Duchâble, Berlioz, Carré. Qui est qui ? Qui raconte ? Qui se raconte ? Tout et tous se mélangent dans une communion des mots et des musiques. La technique pianistique et l’art de la diction alliés au talent et au travail de mise en place font de ce spectacle un véritable joyau. La tension des spectateurs est palpable à travers l’imposant silence qui meuble toute la prestation des deux artistes. Comme si de manquer une note, un mot, un accent, une intonation risquait de rompre le merveilleux discours.
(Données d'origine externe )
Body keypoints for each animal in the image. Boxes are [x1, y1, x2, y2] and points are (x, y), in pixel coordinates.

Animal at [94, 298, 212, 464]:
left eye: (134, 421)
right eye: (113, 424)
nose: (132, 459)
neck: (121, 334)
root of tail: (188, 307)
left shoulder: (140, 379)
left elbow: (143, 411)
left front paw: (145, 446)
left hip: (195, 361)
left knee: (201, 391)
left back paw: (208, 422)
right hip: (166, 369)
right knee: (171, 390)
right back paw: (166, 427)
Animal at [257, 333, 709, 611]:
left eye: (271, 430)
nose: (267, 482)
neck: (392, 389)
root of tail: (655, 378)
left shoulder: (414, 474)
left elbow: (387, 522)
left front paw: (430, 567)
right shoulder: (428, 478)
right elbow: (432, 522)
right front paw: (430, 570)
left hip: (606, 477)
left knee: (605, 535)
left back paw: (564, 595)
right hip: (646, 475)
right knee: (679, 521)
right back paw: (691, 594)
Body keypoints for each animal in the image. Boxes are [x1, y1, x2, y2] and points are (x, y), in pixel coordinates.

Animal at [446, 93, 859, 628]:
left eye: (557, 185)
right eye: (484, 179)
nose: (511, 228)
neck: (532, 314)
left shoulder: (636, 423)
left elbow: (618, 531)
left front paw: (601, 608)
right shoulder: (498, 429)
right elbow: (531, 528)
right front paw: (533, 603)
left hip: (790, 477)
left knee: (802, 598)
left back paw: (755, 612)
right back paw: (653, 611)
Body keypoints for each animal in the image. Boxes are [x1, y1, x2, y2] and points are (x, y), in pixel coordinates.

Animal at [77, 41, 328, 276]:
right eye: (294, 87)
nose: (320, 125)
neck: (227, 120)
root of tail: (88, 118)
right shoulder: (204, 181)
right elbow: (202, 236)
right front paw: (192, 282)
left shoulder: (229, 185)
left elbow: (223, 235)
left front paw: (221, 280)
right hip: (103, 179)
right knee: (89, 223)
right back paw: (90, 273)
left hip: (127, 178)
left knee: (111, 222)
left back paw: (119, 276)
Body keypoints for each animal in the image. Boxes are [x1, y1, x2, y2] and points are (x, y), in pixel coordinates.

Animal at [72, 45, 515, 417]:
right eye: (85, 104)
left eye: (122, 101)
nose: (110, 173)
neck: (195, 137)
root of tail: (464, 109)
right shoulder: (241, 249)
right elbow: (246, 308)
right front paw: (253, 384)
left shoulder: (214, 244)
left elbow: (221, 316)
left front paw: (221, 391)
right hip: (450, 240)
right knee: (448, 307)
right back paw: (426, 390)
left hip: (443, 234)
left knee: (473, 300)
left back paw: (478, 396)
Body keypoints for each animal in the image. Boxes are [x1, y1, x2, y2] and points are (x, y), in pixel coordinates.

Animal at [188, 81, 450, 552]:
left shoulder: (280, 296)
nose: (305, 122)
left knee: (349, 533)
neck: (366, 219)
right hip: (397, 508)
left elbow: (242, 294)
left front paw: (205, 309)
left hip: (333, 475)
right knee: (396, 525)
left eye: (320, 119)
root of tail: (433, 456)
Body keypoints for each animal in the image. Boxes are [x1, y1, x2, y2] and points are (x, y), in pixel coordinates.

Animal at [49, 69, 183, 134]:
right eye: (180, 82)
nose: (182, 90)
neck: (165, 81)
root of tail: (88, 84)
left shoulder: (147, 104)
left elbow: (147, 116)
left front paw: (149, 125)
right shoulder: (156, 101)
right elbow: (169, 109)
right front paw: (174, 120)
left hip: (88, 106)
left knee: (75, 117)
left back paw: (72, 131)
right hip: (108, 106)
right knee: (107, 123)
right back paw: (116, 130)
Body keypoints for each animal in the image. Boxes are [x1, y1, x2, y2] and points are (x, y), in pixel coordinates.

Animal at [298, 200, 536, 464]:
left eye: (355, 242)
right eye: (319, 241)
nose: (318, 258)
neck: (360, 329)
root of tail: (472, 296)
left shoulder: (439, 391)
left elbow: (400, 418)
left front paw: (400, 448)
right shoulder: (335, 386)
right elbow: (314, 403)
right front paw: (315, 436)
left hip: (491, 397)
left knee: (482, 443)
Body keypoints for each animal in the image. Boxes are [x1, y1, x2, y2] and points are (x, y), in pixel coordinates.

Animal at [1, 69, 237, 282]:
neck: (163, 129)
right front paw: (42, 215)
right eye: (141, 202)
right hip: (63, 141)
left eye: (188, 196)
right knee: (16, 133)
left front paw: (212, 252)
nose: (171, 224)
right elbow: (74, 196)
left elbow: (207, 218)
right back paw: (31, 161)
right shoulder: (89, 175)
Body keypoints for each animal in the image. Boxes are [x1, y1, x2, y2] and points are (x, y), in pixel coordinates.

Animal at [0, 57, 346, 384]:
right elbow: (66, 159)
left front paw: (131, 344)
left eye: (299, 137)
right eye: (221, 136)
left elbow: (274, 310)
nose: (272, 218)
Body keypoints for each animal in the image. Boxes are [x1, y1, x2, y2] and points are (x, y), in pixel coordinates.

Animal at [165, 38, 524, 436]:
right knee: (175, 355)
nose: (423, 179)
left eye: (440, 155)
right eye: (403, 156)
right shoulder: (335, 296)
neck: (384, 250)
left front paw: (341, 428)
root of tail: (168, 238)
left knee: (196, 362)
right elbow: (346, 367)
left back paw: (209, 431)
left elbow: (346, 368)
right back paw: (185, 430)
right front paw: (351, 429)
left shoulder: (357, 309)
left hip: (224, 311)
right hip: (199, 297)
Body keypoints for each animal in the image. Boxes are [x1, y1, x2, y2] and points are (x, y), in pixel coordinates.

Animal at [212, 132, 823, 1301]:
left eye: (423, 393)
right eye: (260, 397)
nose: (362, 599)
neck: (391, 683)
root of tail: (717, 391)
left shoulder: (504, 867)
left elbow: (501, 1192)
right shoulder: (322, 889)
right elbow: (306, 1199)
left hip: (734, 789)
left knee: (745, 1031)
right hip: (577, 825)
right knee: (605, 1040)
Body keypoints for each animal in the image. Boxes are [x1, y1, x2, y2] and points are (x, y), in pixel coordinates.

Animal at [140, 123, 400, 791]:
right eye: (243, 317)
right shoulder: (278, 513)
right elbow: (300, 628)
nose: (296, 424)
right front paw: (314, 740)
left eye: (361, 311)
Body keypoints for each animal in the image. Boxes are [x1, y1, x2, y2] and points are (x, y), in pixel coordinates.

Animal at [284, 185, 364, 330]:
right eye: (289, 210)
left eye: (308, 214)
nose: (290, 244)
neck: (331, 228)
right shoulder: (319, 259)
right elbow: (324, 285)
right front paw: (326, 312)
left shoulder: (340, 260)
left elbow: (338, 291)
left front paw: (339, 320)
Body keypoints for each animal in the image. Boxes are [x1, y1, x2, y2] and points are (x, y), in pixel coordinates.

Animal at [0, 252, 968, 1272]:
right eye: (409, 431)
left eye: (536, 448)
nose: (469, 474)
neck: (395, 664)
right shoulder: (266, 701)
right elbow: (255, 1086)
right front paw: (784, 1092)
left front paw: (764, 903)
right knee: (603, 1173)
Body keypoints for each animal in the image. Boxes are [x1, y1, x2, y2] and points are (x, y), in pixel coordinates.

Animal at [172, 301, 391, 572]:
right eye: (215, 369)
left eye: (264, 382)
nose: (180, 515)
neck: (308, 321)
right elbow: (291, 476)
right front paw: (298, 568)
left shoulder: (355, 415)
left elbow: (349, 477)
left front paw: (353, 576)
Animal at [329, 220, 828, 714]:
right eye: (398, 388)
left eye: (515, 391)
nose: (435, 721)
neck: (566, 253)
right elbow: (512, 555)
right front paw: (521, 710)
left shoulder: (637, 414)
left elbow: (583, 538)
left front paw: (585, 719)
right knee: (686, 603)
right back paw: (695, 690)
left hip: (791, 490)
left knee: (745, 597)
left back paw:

Ressentir l’implication profonde de François-René Duchâble, de son toucher toujours aussi sublime, de son délié évanescent, de sa technique pianistique époustouflant laisse une impression encore plus forte que celle qu’il pouvait laisser dans ses concerts « de carrière ». Passant d’un Nocturne de Chopin langoureux à peine effleuré à l’explosion fantastique d’une Etude transcendante de Liszt montre combien le musicien domine son instrument et reste l’extraordinaire artiste que le monde des concerts connaissait. Chez Alain Carré, c’est la musique qui l’envahit aujourd’hui. Délaissant sa seule belle voix à une plus grande sensibilité attachée aux mots, il varie agréablement sa musique pour donner plus de sens aux textes.

Irréprochable, ce spectacle a conquis le public un peu « bon chic, bon genre » qui fréquente ce joli petit festival. Sortant de sa retenue, il a réservé un triomphe d’applaudissements aux deux complices. Malgré l’intensité de ces près de deux heures de spectacle (dont on regrette presque qu’il soit scindé par un entracte), deux bis ont été offerts. Si Sous le Pont Mirabeau de Guillaume Apollinaire mêlé à la Rêverie de Schumann apaise les sentiments, ce sont les premiers mots de L’Invitation au Voyage de Charles Baudelaire accompagnés par la musique de Chopin qui résument le mieux cette superbe soirée : « Là, tout n’est qu’ordre et beauté, luxe, calme et volupté ».